ACTIVITY A
Can you condense the paragraph beginning "Officially, the Kennedy administration" in the excerpt below into a short bulleted list that keeps its main facts?

EXTRACTED TEXT
++++++

Despite the enormous tension, Soviet and American leaders found a way out of the impasse. During the crisis, the Americans and Soviets had exchanged letters and other communications, and on October 26, Khrushchev sent a message to Kennedy in which he offered to remove the Cuban missiles in exchange for a promise by U.S. leaders not to invade Cuba. The following day, the Soviet leader sent a letter proposing that the USSR would dismantle its missiles in Cuba if the Americans removed their missile installations in Turkey.
Officially, the Kennedy administration decided to accept the terms of the first message and ignore the second Khrushchev letter entirely. Privately, however, American officials also agreed to withdraw their nation’s missiles from Turkey. U.S. Attorney General Robert Kennedy (1925-68) personally delivered the message to the Soviet ambassador in Washington, and on October 28, the crisis drew to a close.
The key was President Kennedy would probably have refused publicly to withdraw the missiles in Turkey. By choosing to publicly respond to the first message from Khrushchev, that didn’t involved publicly acknowledging the removal of U.S. missiles from Turkey, while agreeing to do so secretly allowed the two countries to back away from war.
De-escalation requires both sides of a conflict to compromise and create a mutually acceptable solution.
Myself, I’ve got to get to a place where I can accept what Stalin did to people in the Siberian gulags, the scale of it. This, too, is us. This is what we do. That’s why I told my grandson in the book’s prologue, as we stood over the wreckage of that battleship at Pearl Harbor, “This is what we do.” He had no idea that we killed each other on that scale. But I could say to him, “I love you, and I want you to know that this is what we do. And as you grow, you will see a way to help. And I hope that when you do, you choose that path, no matter how hard it is.” Barry Lopez
Just today I was reading the Sun article referenced above at a friends suggestion and it seemed an apt introduction to my story today. The following quote does, too. Although I’m old, I’m not sure I’m an elder. But I do often find myself telling people things they don’t want to hear. For my whole adult life I’ve been telling people they need to get rid of their cars, and reduce their carbon footprint.
I think what has happened in our society, and in other Western societies, is that the elders were telling us things we didn’t want to hear, so we’ve gotten rid of them. A lot of their message for us was “You’ve got to grow up. You’re too distracted by venal desires, and you are ignoring your responsibilities to others.” What we’ve said to elders in the West is “Oh, shut up.” We’ve pushed them off into the darkness, denied them a place of respect.
Lately I’ve also been telling people we need to learn about the history of White men forcibly removing Native children from their families to attempt to assimilate them into White culture. My experience has been that not many Friends have an accurate awareness of the history of Quakers’ involvement with Quaker Indian Boarding Schools. This is yet another example of how history is rewritten to show the colonists in a better light.
I hadn’t known about the numbers of Native children forced to attend those schools. I didn’t know so many died. I didn’t know about the widespread physical and sexual abuse. I didn’t know the children were forcibly taken from their families, and often not returned for years, if they survived. I didn’t know these children no longer fit into their communities when the did return from the schools. I didn’t know Quakers were so involved with these schools. I didn’t know that trauma is passed from generation to generation.
White people usually don’t want to hear about this and resist bringing up these things now. There are a number of reasons why I believe it is important that we do so.

++++++

DATASET EXTRACT
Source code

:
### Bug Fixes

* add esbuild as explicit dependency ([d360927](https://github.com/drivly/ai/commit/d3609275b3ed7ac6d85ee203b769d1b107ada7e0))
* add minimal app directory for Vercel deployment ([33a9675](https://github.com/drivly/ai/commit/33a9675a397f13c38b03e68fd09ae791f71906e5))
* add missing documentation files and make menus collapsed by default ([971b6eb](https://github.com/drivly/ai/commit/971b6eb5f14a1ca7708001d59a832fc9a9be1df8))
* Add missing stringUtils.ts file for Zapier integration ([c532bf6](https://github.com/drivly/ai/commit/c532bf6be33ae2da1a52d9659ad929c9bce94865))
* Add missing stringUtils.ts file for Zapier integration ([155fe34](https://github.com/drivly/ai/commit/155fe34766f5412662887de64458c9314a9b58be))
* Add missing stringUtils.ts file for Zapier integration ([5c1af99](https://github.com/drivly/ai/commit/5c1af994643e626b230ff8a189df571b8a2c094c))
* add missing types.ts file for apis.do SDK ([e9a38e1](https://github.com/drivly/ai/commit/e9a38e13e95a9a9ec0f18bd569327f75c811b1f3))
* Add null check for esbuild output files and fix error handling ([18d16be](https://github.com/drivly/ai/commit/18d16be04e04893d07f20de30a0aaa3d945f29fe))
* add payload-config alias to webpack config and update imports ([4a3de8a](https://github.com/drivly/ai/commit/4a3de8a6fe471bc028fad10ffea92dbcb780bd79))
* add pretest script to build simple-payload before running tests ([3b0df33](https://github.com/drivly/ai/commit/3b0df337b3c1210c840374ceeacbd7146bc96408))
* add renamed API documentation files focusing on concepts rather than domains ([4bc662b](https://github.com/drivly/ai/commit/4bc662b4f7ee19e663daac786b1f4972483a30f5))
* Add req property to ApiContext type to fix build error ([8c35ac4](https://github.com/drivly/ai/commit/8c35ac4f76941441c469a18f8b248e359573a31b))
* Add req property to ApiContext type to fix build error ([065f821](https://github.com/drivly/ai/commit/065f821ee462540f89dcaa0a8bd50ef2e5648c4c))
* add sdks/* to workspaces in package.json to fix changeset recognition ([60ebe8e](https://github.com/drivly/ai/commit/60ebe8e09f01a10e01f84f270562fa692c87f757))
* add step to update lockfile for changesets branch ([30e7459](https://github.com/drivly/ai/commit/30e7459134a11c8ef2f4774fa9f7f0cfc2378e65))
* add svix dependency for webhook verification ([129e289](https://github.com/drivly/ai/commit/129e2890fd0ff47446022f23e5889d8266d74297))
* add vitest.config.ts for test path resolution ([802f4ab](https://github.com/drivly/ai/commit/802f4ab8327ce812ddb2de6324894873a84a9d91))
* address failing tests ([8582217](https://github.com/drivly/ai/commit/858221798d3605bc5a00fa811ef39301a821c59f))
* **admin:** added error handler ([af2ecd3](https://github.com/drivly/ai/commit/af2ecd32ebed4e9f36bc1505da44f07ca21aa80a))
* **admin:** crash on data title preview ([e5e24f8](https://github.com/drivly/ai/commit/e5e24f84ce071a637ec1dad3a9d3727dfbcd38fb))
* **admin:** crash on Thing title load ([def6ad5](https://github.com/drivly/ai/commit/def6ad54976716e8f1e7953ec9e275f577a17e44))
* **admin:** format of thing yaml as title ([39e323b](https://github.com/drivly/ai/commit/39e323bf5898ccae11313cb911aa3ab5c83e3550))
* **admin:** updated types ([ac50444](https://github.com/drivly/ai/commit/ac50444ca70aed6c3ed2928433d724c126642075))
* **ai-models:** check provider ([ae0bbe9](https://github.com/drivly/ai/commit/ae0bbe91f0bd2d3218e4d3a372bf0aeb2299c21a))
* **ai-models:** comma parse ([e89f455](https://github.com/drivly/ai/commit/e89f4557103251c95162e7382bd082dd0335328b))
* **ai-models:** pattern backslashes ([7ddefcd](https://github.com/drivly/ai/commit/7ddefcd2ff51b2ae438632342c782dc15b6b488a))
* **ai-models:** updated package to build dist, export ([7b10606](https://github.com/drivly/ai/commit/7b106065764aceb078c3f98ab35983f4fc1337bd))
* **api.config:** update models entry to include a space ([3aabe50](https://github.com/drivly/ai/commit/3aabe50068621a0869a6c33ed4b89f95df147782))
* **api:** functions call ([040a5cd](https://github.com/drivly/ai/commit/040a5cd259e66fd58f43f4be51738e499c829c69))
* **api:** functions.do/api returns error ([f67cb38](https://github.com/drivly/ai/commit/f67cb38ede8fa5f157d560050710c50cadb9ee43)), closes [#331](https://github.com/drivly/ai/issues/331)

++++++

ACTIVITY B
Could you render the lines of the listing above, starting at the line containing "add esbuild as" and ending at the line containing "add minimal app", as a numbered list with any blank lines omitted?

WRITTEN REPLY A
- The Kennedy administration officially accepted the terms of Khrushchev's first message and ignored his second letter.
- Privately, American officials also agreed to withdraw U.S. missiles from Turkey.
- Attorney General Robert Kennedy personally delivered the message to the Soviet ambassador in Washington.
- The crisis ended on October 28.

WRITTEN REPLY B
1. * add esbuild as explicit dependency ([d360927](https://github.com/drivly/ai/commit/d3609275b3ed7ac6d85ee203b769d1b107ada7e0))
2. * add minimal app directory for Vercel deployment ([33a9675](https://github.com/drivly/ai/commit/33a9675a397f13c38b03e68fd09ae791f71906e5))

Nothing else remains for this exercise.